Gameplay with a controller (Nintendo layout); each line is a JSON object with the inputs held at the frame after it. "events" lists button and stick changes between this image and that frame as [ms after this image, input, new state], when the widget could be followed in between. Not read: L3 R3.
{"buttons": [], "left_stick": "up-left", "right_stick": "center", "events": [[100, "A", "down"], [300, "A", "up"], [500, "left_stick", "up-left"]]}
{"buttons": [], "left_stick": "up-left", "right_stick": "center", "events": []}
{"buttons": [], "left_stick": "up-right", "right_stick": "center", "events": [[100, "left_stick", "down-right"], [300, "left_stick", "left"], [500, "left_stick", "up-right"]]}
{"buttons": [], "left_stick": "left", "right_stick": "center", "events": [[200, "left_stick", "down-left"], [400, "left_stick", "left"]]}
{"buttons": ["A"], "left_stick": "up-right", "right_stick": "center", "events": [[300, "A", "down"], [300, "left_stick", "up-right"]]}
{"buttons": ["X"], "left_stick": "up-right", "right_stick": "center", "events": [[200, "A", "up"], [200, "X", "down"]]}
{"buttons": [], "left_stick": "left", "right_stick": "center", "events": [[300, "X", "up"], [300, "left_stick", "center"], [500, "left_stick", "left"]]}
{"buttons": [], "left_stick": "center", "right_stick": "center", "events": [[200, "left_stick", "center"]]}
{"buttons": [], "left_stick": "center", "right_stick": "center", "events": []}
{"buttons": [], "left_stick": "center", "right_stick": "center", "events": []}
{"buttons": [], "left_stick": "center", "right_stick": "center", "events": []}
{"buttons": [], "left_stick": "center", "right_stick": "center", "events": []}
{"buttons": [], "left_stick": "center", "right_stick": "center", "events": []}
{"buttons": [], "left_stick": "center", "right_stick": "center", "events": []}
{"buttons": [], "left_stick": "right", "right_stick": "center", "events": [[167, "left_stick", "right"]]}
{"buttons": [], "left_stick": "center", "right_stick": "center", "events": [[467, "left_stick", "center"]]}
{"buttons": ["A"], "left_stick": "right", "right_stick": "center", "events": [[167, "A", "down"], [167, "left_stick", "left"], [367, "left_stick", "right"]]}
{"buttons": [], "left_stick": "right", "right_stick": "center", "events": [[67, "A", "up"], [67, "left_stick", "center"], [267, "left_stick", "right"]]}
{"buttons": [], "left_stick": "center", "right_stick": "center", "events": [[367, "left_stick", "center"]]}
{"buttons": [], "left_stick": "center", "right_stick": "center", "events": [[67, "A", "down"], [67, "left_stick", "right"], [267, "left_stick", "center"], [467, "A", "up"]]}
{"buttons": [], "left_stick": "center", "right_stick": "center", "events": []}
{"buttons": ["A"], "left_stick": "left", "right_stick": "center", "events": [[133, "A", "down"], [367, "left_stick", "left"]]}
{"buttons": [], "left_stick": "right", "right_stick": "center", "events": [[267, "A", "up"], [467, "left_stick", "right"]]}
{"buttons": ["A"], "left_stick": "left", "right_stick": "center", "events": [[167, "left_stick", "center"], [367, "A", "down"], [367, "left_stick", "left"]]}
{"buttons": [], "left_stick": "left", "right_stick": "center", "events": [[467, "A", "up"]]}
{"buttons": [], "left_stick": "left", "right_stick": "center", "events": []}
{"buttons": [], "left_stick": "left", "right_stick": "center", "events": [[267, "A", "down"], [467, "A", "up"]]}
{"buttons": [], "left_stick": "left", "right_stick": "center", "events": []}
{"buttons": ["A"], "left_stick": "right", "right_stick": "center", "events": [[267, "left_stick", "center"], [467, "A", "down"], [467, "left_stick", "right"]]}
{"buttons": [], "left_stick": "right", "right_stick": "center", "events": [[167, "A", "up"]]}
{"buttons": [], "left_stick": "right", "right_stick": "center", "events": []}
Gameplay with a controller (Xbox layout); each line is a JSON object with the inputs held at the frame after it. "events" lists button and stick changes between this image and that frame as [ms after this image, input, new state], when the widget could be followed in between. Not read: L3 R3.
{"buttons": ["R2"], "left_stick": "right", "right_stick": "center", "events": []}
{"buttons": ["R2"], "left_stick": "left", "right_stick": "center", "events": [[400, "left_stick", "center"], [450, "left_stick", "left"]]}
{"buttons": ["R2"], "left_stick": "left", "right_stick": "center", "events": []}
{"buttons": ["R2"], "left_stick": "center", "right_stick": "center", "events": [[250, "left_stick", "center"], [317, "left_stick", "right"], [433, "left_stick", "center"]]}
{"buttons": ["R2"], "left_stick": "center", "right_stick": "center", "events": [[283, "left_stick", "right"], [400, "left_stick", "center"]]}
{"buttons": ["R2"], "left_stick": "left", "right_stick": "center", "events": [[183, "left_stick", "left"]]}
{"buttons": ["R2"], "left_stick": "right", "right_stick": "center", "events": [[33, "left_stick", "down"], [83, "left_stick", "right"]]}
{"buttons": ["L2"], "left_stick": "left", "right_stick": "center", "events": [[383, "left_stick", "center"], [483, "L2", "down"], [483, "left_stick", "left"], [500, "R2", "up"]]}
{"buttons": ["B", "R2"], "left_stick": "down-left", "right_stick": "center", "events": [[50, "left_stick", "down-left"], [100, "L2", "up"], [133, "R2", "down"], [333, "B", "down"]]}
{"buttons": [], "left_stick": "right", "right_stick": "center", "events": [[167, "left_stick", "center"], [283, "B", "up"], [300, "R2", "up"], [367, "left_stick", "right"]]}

◆ **TASK GOAL**
Each line of the listing is to be output verbatim.

◆ **FINAL ANSWER**
Gameplay with a controller (Nintendo layout); each line is a JSON object with the inputs held at the frame after it. "events" lists button and stick changes between this image and that frame as [ms after this image, input, new state], when the widget could be followed in between. Not read: L3 R3.
{"buttons": [], "left_stick": "up-left", "right_stick": "center", "events": [[100, "A", "down"], [300, "A", "up"], [500, "left_stick", "up-left"]]}
{"buttons": [], "left_stick": "up-left", "right_stick": "center", "events": []}
{"buttons": [], "left_stick": "up-right", "right_stick": "center", "events": [[100, "left_stick", "down-right"], [300, "left_stick", "left"], [500, "left_stick", "up-right"]]}
{"buttons": [], "left_stick": "left", "right_stick": "center", "events": [[200, "left_stick", "down-left"], [400, "left_stick", "left"]]}
{"buttons": ["A"], "left_stick": "up-right", "right_stick": "center", "events": [[300, "A", "down"], [300, "left_stick", "up-right"]]}
{"buttons": ["X"], "left_stick": "up-right", "right_stick": "center", "events": [[200, "A", "up"], [200, "X", "down"]]}
{"buttons": [], "left_stick": "left", "right_stick": "center", "events": [[300, "X", "up"], [300, "left_stick", "center"], [500, "left_stick", "left"]]}
{"buttons": [], "left_stick": "center", "right_stick": "center", "events": [[200, "left_stick", "center"]]}
{"buttons": [], "left_stick": "center", "right_stick": "center", "events": []}
{"buttons": [], "left_stick": "center", "right_stick": "center", "events": []}
{"buttons": [], "left_stick": "center", "right_stick": "center", "events": []}
{"buttons": [], "left_stick": "center", "right_stick": "center", "events": []}
{"buttons": [], "left_stick": "center", "right_stick": "center", "events": []}
{"buttons": [], "left_stick": "center", "right_stick": "center", "events": []}
{"buttons": [], "left_stick": "right", "right_stick": "center", "events": [[167, "left_stick", "right"]]}
{"buttons": [], "left_stick": "center", "right_stick": "center", "events": [[467, "left_stick", "center"]]}
{"buttons": ["A"], "left_stick": "right", "right_stick": "center", "events": [[167, "A", "down"], [167, "left_stick", "left"], [367, "left_stick", "right"]]}
{"buttons": [], "left_stick": "right", "right_stick": "center", "events": [[67, "A", "up"], [67, "left_stick", "center"], [267, "left_stick", "right"]]}
{"buttons": [], "left_stick": "center", "right_stick": "center", "events": [[367, "left_stick", "center"]]}
{"buttons": [], "left_stick": "center", "right_stick": "center", "events": [[67, "A", "down"], [67, "left_stick", "right"], [267, "left_stick", "center"], [467, "A", "up"]]}
{"buttons": [], "left_stick": "center", "right_stick": "center", "events": []}
{"buttons": ["A"], "left_stick": "left", "right_stick": "center", "events": [[133, "A", "down"], [367, "left_stick", "left"]]}
{"buttons": [], "left_stick": "right", "right_stick": "center", "events": [[267, "A", "up"], [467, "left_stick", "right"]]}
{"buttons": ["A"], "left_stick": "left", "right_stick": "center", "events": [[167, "left_stick", "center"], [367, "A", "down"], [367, "left_stick", "left"]]}
{"buttons": [], "left_stick": "left", "right_stick": "center", "events": [[467, "A", "up"]]}
{"buttons": [], "left_stick": "left", "right_stick": "center", "events": []}
{"buttons": [], "left_stick": "left", "right_stick": "center", "events": [[267, "A", "down"], [467, "A", "up"]]}
{"buttons": [], "left_stick": "left", "right_stick": "center", "events": []}
{"buttons": ["A"], "left_stick": "right", "right_stick": "center", "events": [[267, "left_stick", "center"], [467, "A", "down"], [467, "left_stick", "right"]]}
{"buttons": [], "left_stick": "right", "right_stick": "center", "events": [[167, "A", "up"]]}
{"buttons": [], "left_stick": "right", "right_stick": "center", "events": []}
Gameplay with a controller (Xbox layout); each line is a JSON object with the inputs held at the frame after it. "events" lists button and stick changes between this image and that frame as [ms after this image, input, new state], when the widget could be followed in between. Not read: L3 R3.
{"buttons": ["R2"], "left_stick": "right", "right_stick": "center", "events": []}
{"buttons": ["R2"], "left_stick": "left", "right_stick": "center", "events": [[400, "left_stick", "center"], [450, "left_stick", "left"]]}
{"buttons": ["R2"], "left_stick": "left", "right_stick": "center", "events": []}
{"buttons": ["R2"], "left_stick": "center", "right_stick": "center", "events": [[250, "left_stick", "center"], [317, "left_stick", "right"], [433, "left_stick", "center"]]}
{"buttons": ["R2"], "left_stick": "center", "right_stick": "center", "events": [[283, "left_stick", "right"], [400, "left_stick", "center"]]}
{"buttons": ["R2"], "left_stick": "left", "right_stick": "center", "events": [[183, "left_stick", "left"]]}
{"buttons": ["R2"], "left_stick": "right", "right_stick": "center", "events": [[33, "left_stick", "down"], [83, "left_stick", "right"]]}
{"buttons": ["L2"], "left_stick": "left", "right_stick": "center", "events": [[383, "left_stick", "center"], [483, "L2", "down"], [483, "left_stick", "left"], [500, "R2", "up"]]}
{"buttons": ["B", "R2"], "left_stick": "down-left", "right_stick": "center", "events": [[50, "left_stick", "down-left"], [100, "L2", "up"], [133, "R2", "down"], [333, "B", "down"]]}
{"buttons": [], "left_stick": "right", "right_stick": "center", "events": [[167, "left_stick", "center"], [283, "B", "up"], [300, "R2", "up"], [367, "left_stick", "right"]]}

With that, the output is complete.